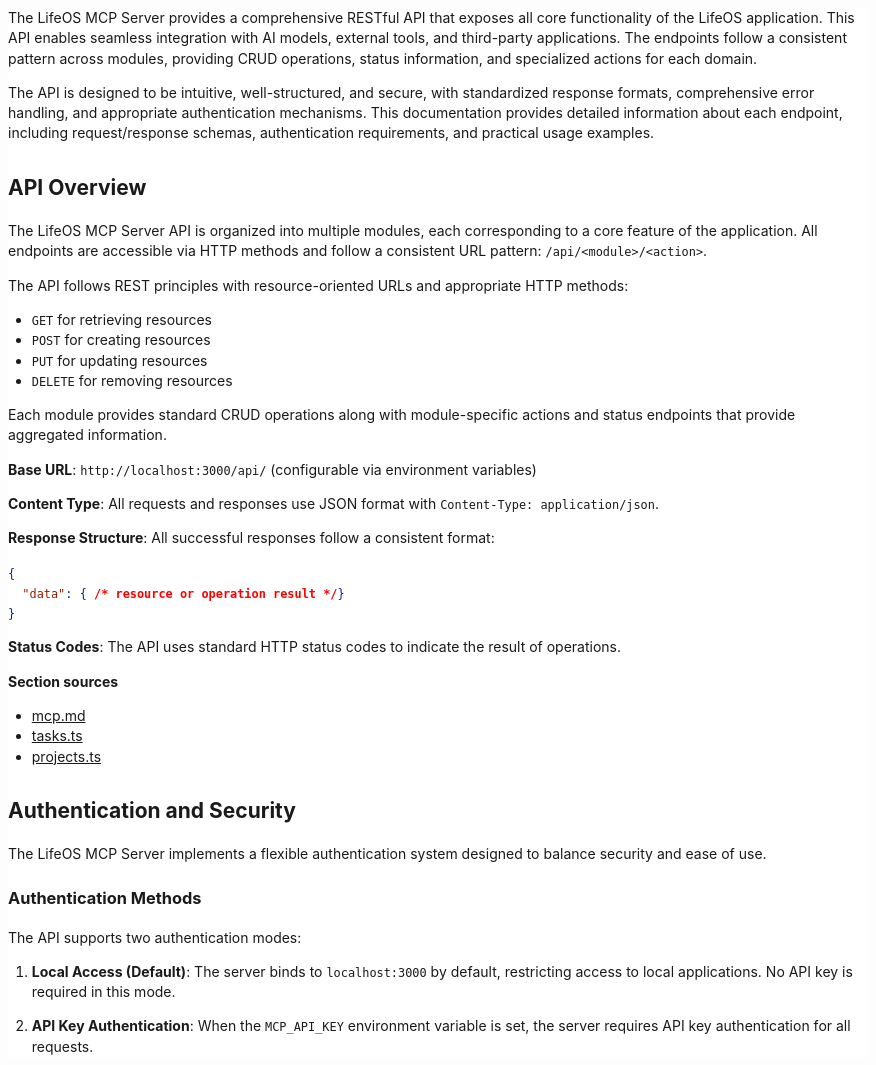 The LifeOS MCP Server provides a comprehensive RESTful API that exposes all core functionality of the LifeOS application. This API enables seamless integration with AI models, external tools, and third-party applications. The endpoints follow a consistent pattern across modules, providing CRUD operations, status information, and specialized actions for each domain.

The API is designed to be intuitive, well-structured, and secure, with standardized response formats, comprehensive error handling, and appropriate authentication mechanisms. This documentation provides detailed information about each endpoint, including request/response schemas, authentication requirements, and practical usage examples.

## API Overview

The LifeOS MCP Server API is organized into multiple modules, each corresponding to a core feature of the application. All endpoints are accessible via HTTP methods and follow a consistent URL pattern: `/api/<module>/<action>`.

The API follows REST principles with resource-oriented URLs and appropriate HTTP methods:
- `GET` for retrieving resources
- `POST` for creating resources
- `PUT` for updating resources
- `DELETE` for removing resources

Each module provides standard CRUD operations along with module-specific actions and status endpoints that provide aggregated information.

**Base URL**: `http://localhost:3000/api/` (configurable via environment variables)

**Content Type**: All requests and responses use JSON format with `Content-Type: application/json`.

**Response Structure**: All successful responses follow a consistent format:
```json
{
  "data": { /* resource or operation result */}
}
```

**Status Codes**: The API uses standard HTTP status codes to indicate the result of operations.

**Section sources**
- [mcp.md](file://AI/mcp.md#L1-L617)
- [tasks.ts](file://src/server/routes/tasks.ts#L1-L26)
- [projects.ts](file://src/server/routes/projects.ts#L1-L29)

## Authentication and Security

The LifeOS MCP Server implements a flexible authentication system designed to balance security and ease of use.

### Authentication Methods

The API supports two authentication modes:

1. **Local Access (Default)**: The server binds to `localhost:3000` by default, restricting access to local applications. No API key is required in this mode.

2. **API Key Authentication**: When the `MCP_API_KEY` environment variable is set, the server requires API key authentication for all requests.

::::

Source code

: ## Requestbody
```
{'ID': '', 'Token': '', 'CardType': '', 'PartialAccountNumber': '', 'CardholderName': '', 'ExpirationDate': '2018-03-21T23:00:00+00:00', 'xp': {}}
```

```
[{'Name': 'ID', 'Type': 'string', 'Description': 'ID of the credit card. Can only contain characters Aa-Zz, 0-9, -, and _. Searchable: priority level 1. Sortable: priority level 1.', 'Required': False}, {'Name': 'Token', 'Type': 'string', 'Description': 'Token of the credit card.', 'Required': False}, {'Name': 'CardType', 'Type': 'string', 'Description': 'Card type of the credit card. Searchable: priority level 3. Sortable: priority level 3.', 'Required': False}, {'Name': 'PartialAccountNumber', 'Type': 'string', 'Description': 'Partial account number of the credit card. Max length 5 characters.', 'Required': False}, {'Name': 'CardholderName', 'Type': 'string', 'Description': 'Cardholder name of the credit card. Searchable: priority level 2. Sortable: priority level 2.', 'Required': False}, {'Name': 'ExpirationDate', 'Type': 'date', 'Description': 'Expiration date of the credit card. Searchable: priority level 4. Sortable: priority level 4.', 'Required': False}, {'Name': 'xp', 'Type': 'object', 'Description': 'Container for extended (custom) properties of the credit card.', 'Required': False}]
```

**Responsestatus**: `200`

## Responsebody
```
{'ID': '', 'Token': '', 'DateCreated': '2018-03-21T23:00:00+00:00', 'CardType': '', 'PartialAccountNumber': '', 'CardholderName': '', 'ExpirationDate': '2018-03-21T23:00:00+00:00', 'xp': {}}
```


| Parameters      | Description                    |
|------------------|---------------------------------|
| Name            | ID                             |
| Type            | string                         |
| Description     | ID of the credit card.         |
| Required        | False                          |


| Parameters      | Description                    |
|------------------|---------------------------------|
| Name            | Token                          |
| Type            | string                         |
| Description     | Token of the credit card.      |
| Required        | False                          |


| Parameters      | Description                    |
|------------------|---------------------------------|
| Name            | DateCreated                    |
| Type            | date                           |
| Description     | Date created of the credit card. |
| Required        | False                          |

::::

WORK TO BE COMPLETED: From the listing above, return every line that contains the word "localhost".

EXERCISE ANSWER:
**Base URL**: `http://localhost:3000/api/` (configurable via environment variables)
1. **Local Access (Default)**: The server binds to `localhost:3000` by default, restricting access to local applications. No API key is required in this mode.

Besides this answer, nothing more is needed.